One of the first refactorings we are looking at is to remove all the Thread.sleep calls from test classes. The CI server reports significant number of test failures which turn out to be false positives. In a significant number of cases the use of Thread.sleep is to blame. I have seen two slightly different uses of Thread.sleep in the test code.
- The test spawns a thread which is calling some method of the class under test whilst the main test thread interacts with the class under test in some other way. The test thread calls Thread.sleep to ensure that the second thread has time to complete its processing before the test verifies the post conditions.
- The class under test contains some internal thread spawning code. The test thread again needs to execute a Thread.sleep to remove the chances of a race condition before firing the asserts.
Both these approaches suffer from the same problems.
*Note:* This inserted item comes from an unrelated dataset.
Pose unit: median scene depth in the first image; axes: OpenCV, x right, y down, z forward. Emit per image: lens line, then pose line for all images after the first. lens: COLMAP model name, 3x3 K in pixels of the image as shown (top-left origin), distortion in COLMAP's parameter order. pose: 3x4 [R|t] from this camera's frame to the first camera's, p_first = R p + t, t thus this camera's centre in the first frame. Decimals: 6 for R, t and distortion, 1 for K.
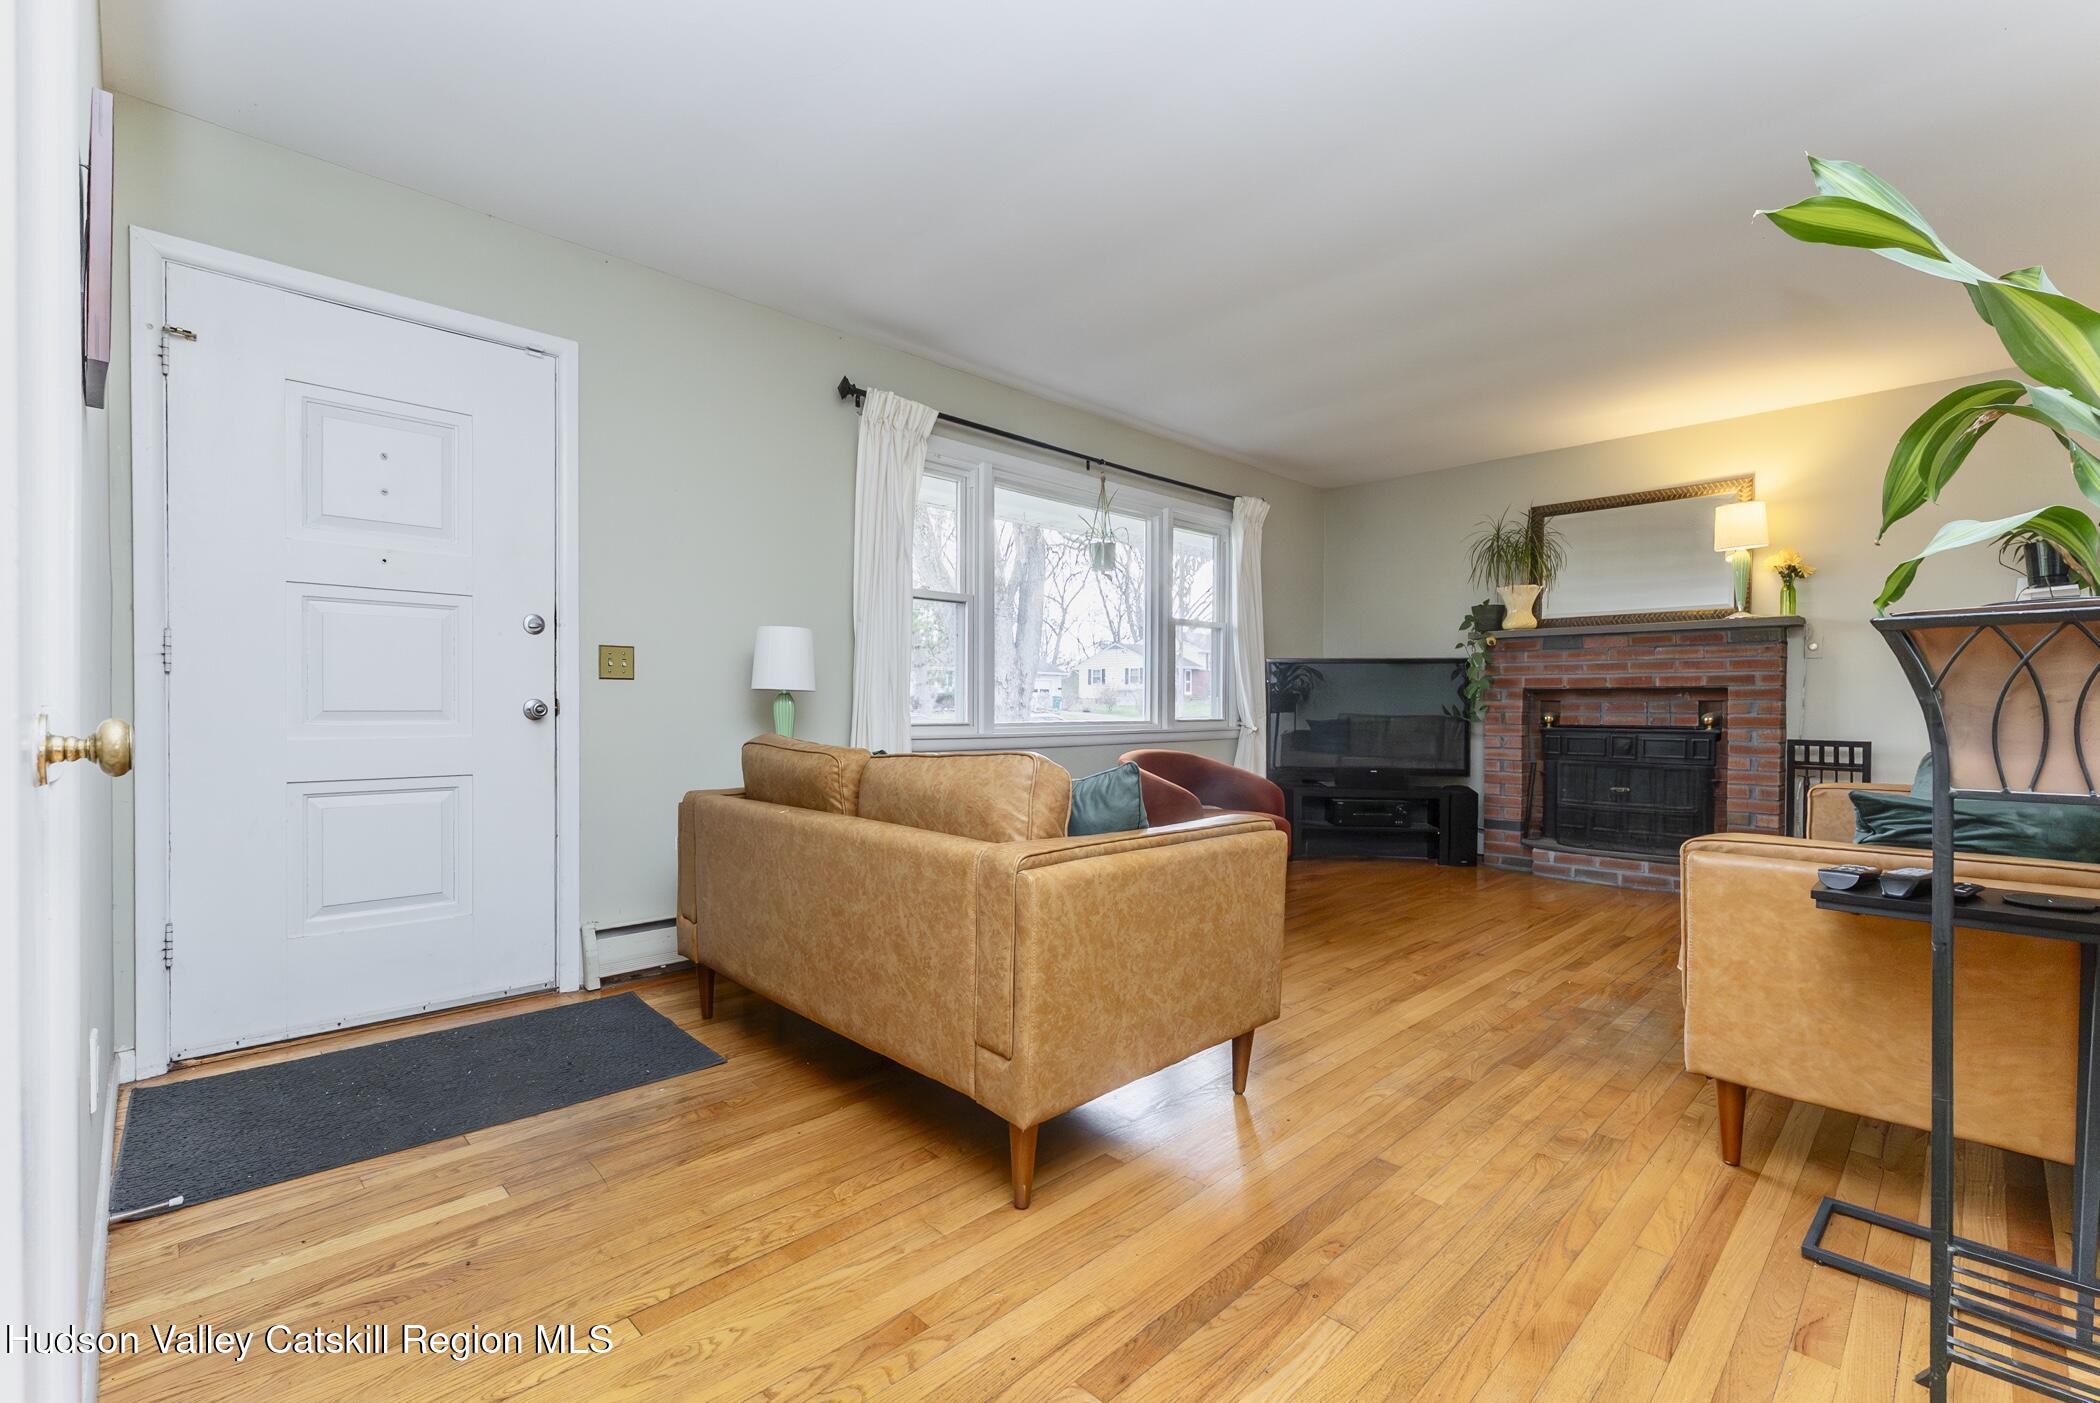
lens RADIAL K [[873.8, 0, 1018.5], [0, 873.8, 691.4], [0, 0, 1]] dist [0.050732, -0.000018]
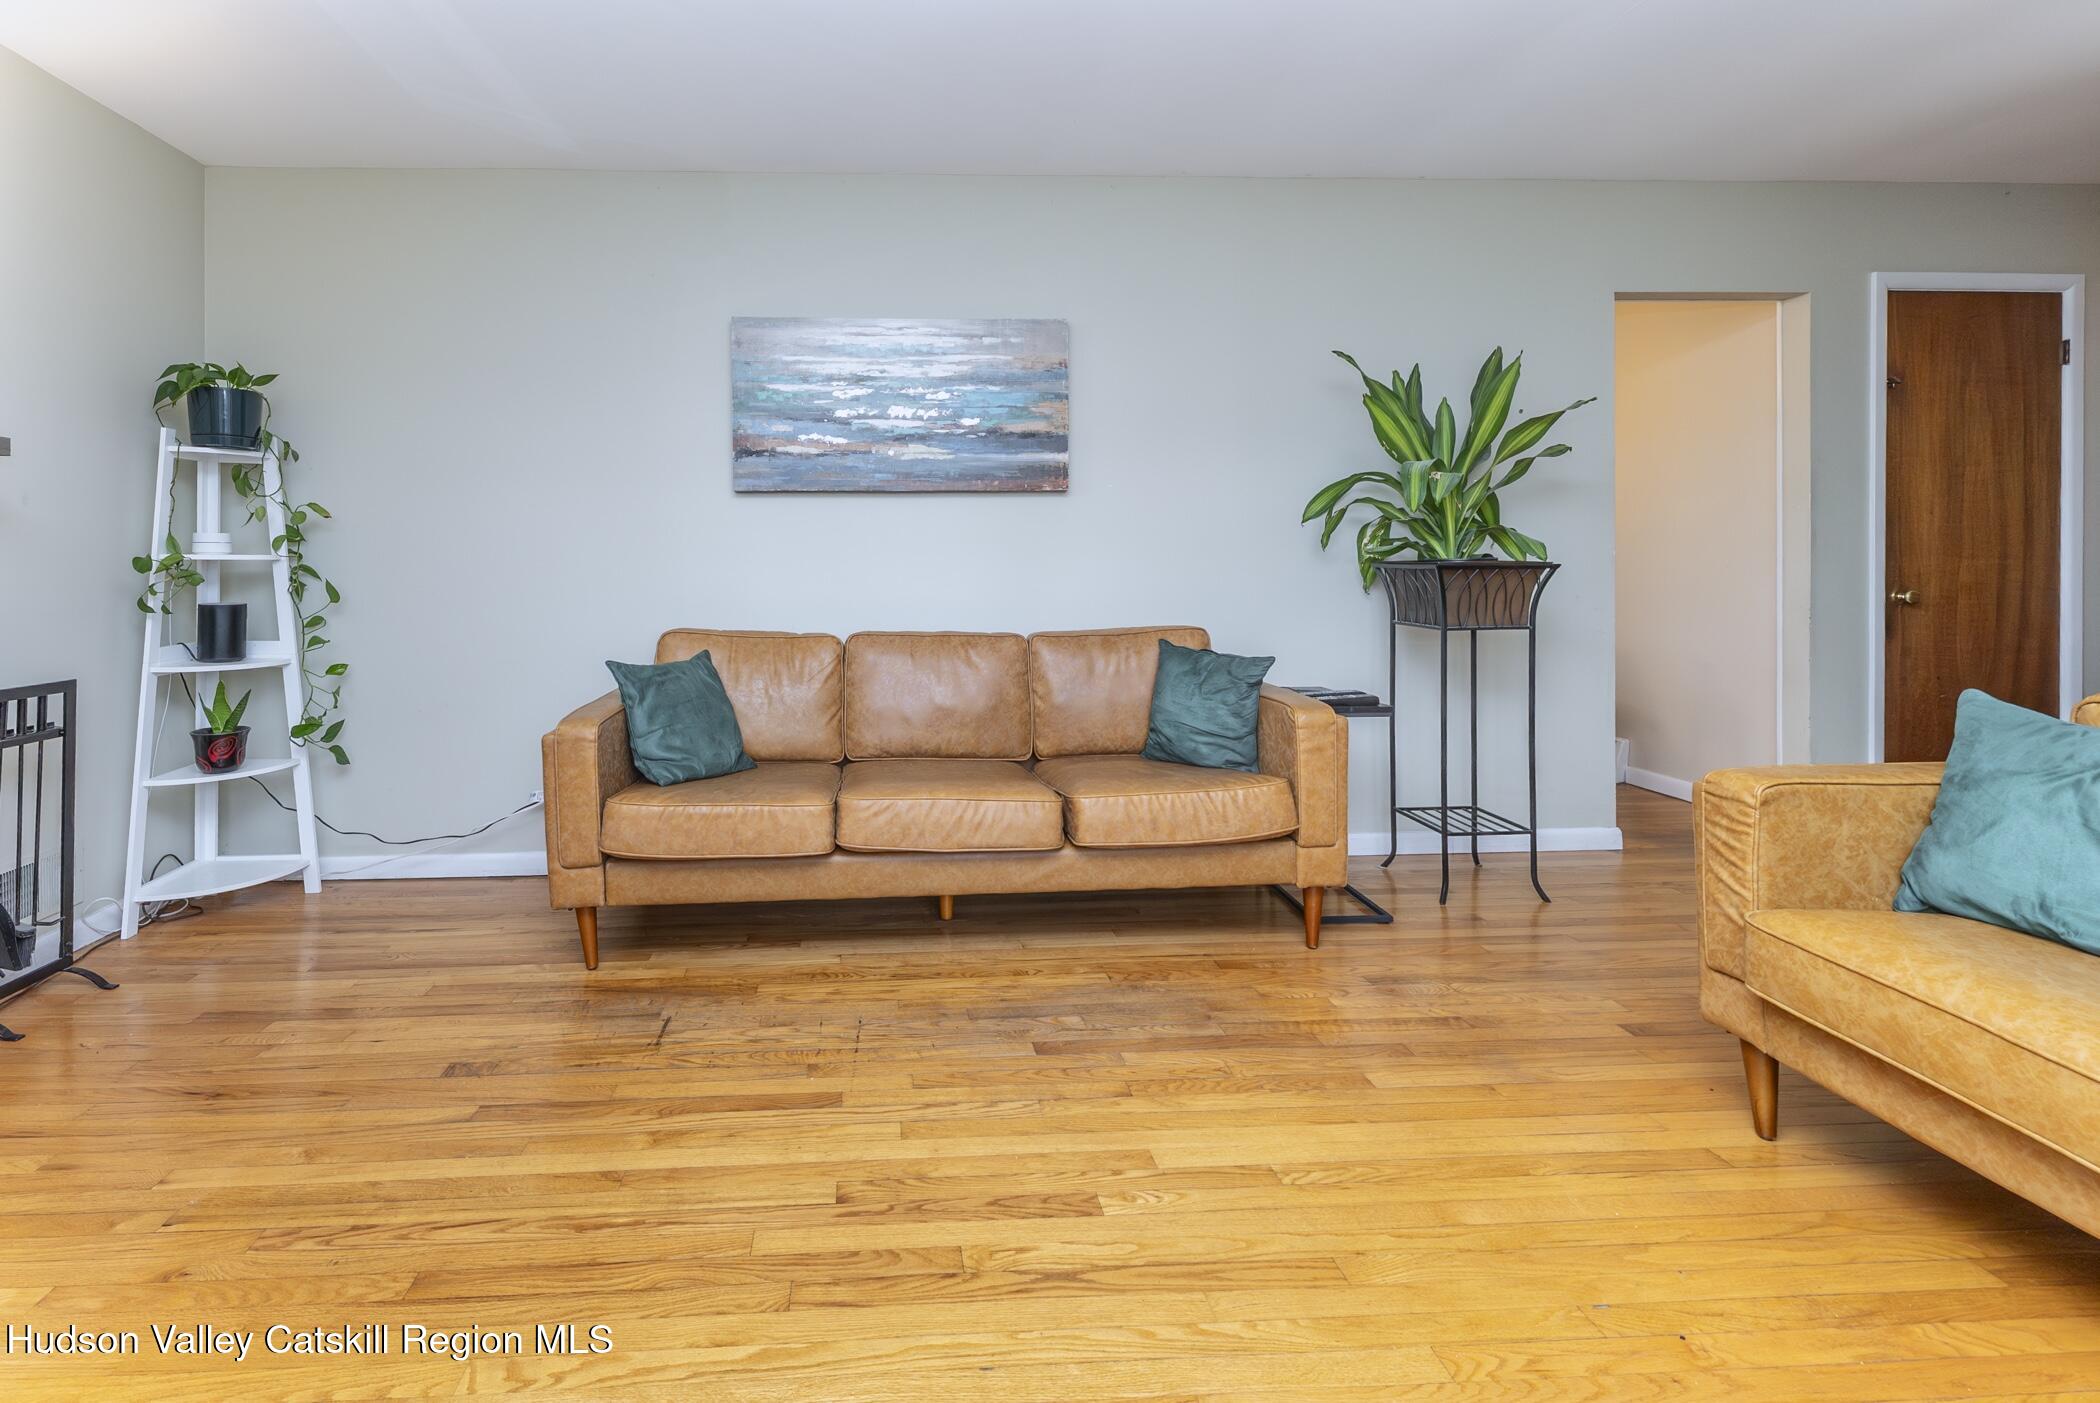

- The Thread.sleep might be long enough to allow the second thread to complete processing on one machine (e.g. the developers high spec workstation) but it is not long enough to allow the thread to complete its processing on a heavily loaded, differently configured, usually more resource constrained CI server. Under certain load situations the test fails. It works in others. The use of Thread.sleep has made the test non-deterministic.
- Often the response to the above problem is to make the sleep longer. Yesterday I saw a very simple test which took over thirteen seconds to execute. Most of that test duration was sleeps. Refactoring to remove the sleeps resulted in a test that executed in 0.4 seconds. Still a slowish test but a vast improvement. The last application I worked on had 70% coverage with 2200 tests. If each one had taken thirteen seconds to execute then a test run would have taken almost eight hours. In reality that suite took just over a minute on my workstation to complete. You can legitimately ask a developer to run a test suite which takes one minute before every checkin and repeat that execution on the CI server after checkin. The same is not true of a test suite that takes eight hours. You are probably severely impacting the teams velocity and working practices if the build before checkin takes eight minutes. There are very few excuses for tests with arbitrary delays built into them.
To resolve both issues we introduce a count down latch.
Where the test spawns a thread, the latch is decremented inside the spawned thread and where the test code had a sleep a latch.await(timeout) is used. We always specify a timeout to prevent a test that hangs in some odd situation. The timeout can be very generous, e.g. ten seconds where before a one second sleep was used. The latch will only wait until the work is done in the other thread and the race condition has passed. On your high spec workstation it might well not wait at all. On the overloaded CI server it will take longer, but only as long as it needs. A truly massive delay is probably not a great idea as there is a point where you want the test to fail to indicate there is a serious resource issue somewhere.
Where the class under test spawns a thread (an anti-pattern I suspect) then we amend the code so it creates a latch which it then returns to callers. The only user of this latch is the test code. Intrusive as it is, it is often the only way to safely test the code without more significant refactoring.
There are some larger issues here. Is the code fundamentally wrong in its use of threading? Should it be recoded to use a more consistent and simple concurrency model and rely more on third party thread pool support?
At risk of straying from my comfort zone of simple, pragmatic, software delivery, deep down I have never been very happy about the implications of complicated multi-threaded code and automated testing. You can write a class augmented with a simple and straightforward test class which verifies the classes operation and illustrates its use. You can apply coverage tools such as Emma and Cobutura which can give a measure of the amount of code under test and even the amount of complexity that is not being tested. I am not convinced it is always possible to write simple tests that ‘prove’ that a class works as expected when multiple threads are involved (note I say always and simple).
I do not know of any tools that can give you an assurance that you code will always work no matter what threads are involved. Perhaps a paradigm shift such as that introduced by languages such as Scala and Erlang will remove this issue?
There is some good advice available regarding testing concurrent code and I am sure lots of very clever people have spent lots of time thinking this through but its certainly not straight in my head yet.